• **Listed entries**:
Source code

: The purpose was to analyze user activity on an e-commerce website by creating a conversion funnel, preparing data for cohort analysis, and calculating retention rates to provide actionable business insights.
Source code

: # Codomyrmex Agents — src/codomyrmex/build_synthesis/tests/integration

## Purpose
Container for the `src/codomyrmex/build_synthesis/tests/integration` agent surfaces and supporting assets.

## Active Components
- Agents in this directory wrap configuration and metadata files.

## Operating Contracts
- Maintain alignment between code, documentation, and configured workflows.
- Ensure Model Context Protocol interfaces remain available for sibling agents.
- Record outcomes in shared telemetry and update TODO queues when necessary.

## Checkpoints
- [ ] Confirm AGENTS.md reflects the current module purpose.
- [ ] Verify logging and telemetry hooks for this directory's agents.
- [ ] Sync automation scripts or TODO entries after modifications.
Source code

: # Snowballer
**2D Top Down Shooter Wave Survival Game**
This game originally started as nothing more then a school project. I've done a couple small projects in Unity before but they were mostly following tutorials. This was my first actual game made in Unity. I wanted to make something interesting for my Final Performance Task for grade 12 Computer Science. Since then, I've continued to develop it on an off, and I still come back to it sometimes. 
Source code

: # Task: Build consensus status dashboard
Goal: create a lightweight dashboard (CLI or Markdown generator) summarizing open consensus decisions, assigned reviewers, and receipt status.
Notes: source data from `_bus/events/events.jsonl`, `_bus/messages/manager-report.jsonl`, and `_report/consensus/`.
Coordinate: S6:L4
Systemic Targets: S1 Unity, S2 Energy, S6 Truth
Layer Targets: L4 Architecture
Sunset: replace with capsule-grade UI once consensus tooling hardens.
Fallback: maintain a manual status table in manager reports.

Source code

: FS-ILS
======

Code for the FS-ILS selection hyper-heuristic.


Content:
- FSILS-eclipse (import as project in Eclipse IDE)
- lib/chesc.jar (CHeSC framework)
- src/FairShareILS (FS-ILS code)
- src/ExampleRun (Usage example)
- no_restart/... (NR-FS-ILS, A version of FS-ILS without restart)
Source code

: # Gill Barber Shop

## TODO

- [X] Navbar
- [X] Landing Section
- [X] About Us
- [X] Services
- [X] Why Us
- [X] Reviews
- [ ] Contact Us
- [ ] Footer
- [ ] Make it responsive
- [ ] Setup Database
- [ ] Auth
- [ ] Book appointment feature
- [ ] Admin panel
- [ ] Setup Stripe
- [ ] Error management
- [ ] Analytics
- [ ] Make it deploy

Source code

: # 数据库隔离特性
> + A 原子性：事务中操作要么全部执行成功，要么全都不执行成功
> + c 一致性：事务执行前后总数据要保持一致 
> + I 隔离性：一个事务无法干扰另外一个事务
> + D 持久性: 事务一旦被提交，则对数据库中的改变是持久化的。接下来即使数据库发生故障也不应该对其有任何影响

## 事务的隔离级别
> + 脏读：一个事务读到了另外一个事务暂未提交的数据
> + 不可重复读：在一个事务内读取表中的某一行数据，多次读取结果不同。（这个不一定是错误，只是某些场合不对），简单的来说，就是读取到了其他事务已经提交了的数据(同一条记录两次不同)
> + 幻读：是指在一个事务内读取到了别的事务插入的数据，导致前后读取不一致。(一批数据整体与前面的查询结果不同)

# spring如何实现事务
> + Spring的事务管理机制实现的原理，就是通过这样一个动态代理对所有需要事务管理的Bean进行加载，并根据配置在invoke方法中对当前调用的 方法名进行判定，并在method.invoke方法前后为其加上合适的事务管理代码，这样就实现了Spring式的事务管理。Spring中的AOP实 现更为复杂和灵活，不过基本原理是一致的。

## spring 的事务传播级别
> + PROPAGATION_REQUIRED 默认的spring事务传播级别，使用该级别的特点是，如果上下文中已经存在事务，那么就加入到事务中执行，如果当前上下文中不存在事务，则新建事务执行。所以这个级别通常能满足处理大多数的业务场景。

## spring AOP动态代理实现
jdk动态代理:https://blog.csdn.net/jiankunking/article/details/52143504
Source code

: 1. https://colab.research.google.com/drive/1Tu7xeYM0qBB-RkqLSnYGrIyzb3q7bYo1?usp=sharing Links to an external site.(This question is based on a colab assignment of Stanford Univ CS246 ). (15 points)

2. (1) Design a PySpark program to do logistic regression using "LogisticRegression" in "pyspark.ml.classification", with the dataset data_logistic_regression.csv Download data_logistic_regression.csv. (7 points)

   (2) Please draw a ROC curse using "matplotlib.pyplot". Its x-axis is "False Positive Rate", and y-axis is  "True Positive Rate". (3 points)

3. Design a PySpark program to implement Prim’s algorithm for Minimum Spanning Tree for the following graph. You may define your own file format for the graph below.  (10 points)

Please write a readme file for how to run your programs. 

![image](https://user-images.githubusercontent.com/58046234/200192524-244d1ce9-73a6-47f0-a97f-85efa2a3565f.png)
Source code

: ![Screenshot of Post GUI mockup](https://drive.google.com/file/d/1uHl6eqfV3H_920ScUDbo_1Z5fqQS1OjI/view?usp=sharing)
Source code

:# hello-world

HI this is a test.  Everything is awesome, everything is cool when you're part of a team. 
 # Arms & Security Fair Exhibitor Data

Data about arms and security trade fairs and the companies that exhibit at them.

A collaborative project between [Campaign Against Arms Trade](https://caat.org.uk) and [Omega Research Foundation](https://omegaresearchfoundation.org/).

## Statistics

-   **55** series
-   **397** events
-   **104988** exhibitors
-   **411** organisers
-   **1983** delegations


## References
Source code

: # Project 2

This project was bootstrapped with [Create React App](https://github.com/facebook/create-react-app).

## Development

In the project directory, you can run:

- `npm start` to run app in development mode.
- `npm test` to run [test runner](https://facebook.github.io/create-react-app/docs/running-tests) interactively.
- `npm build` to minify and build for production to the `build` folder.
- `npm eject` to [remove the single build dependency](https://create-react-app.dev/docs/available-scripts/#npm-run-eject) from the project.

• **Task description**: Reproduce everything from the line containing "## spring AOP动态代理实现" down to the line containing "2. (1) Design", swapping "Design" for "Write" and leaving all else unchanged.

• **Task answer**:
## spring AOP动态代理实现
jdk动态代理:https://blog.csdn.net/jiankunking/article/details/52143504
Source code

: 1. https://colab.research.google.com/drive/1Tu7xeYM0qBB-RkqLSnYGrIyzb3q7bYo1?usp=sharing Links to an external site.(This question is based on a colab assignment of Stanford Univ CS246 ). (15 points)

2. (1) Write a PySpark program to do logistic regression using "LogisticRegression" in "pyspark.ml.classification", with the dataset data_logistic_regression.csv Download data_logistic_regression.csv. (7 points)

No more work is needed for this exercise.